Workers using shovels have begun cleaning up contaminated dried mud that cakes Gonaives’ streets.

Meanwhile, Port-au-Prince’s General Hospital said it admitted two men with gunshot wounds Sunday, including Augustin Peristil, 25, who said he didn’t see who shot him when gunfire erupted Saturday night in La Saline.

Residents said at least five men were killed Friday by gunmen outside the home of an anti-Aristide community leader in the slum Village de Dieu.

Pro-Aristide groups say police and anti-Lavalas gangs also have opened fire on Aristide supporters, killing several people.

A 15-year-old boy was among two shot dead by police Friday during a pro-Aristide march, according to the independent group Institute for Justice and Democracy in Haiti.

Others reported killed included one shot at another demonstration Friday and two alleged pro-Aristide gangsters shot by police Thursday.

The headless bodies of three policemen turned up Friday, police said. They, along with a fourth policeman, were believed killed in clashes Thursday, police said.
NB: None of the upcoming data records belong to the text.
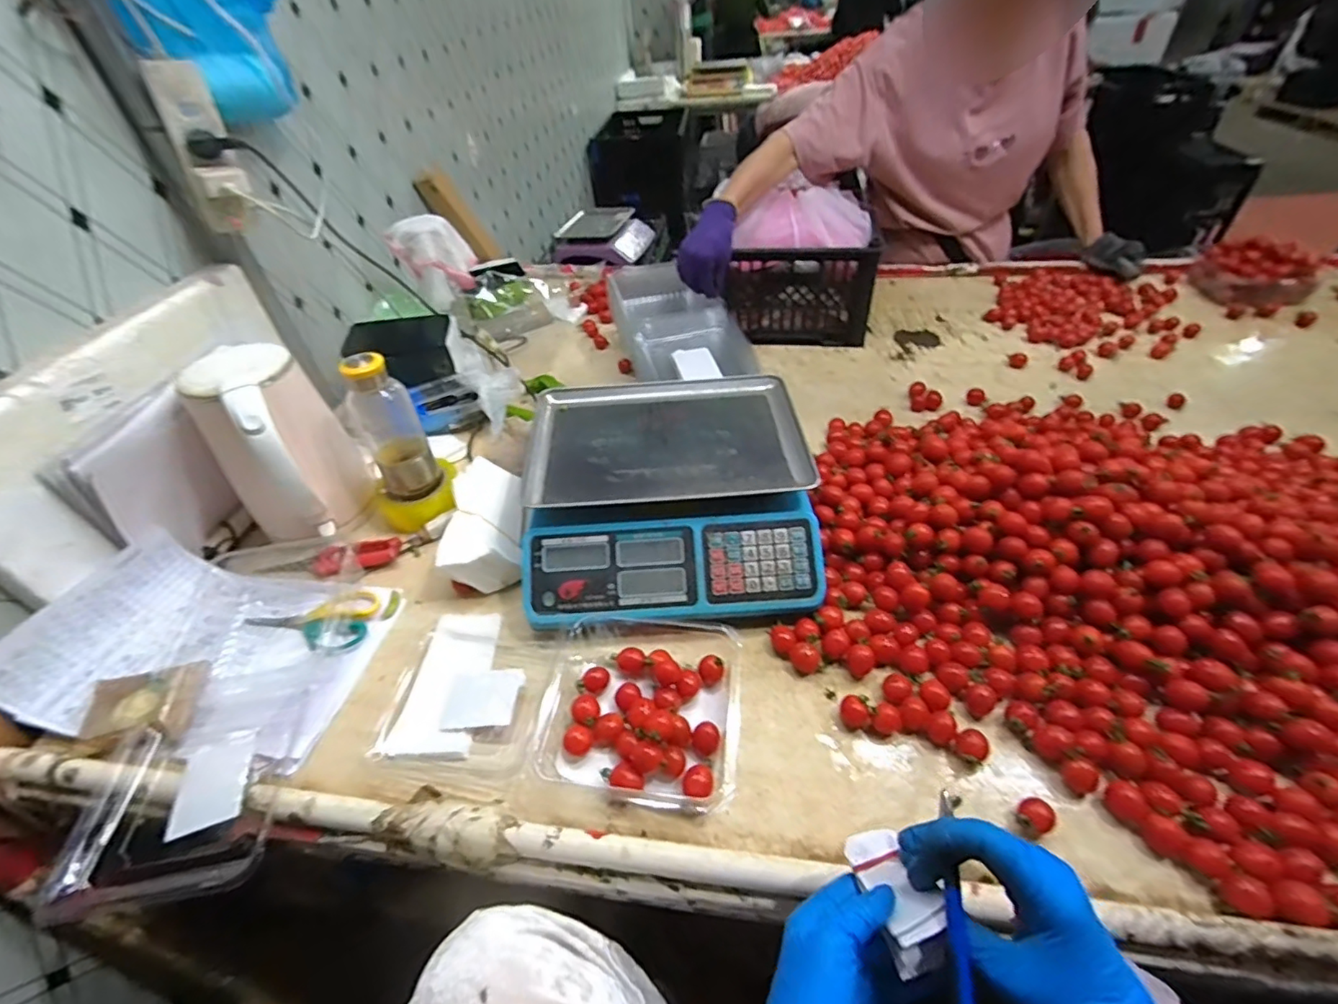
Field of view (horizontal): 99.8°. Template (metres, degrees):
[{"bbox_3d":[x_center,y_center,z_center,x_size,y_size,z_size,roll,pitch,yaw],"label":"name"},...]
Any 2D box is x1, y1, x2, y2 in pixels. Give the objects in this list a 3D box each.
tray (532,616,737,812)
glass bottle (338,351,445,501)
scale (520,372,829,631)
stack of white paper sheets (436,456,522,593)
[{"bbox_3d":[-0.028,0.193,0.540,0.186,0.058,0.182,-1,43,5],"label":"tray"},{"bbox_3d":[-0.357,-0.097,0.716,0.068,0.194,0.059,-32,49,-26],"label":"glass bottle"},{"bbox_3d":[-0.001,-0.013,0.702,0.329,0.112,0.338,-6,43,-1],"label":"scale"},{"bbox_3d":[-0.232,0.030,0.710,0.081,0.077,0.166,-10,43,-5],"label":"stack of white paper sheets"}]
Aristide, now in exile in South Africa, has accused U.S. agents of ousting him on Feb. 29 amid a bloody rebellion a charge the U.S. government denies.

Aristide’s Lavalas Family party on Thursday began three days of commemoration of the 1991 coup that toppled Aristide’s first government. They demanded an end to “the occupation” and “the invasion” by foreign troops referring to the U.S.-led force that followed Aristide’s ouster and the U.N. peacekeepers who have taken over since June.

U.N. peacekeepers have been criticized for not doing more to control the violence. U.N. officials say they are doing the best they can with 3,000 peacekeepers on the ground and some 750 of them tied up dealing with the aftermath of floods in Gonaives.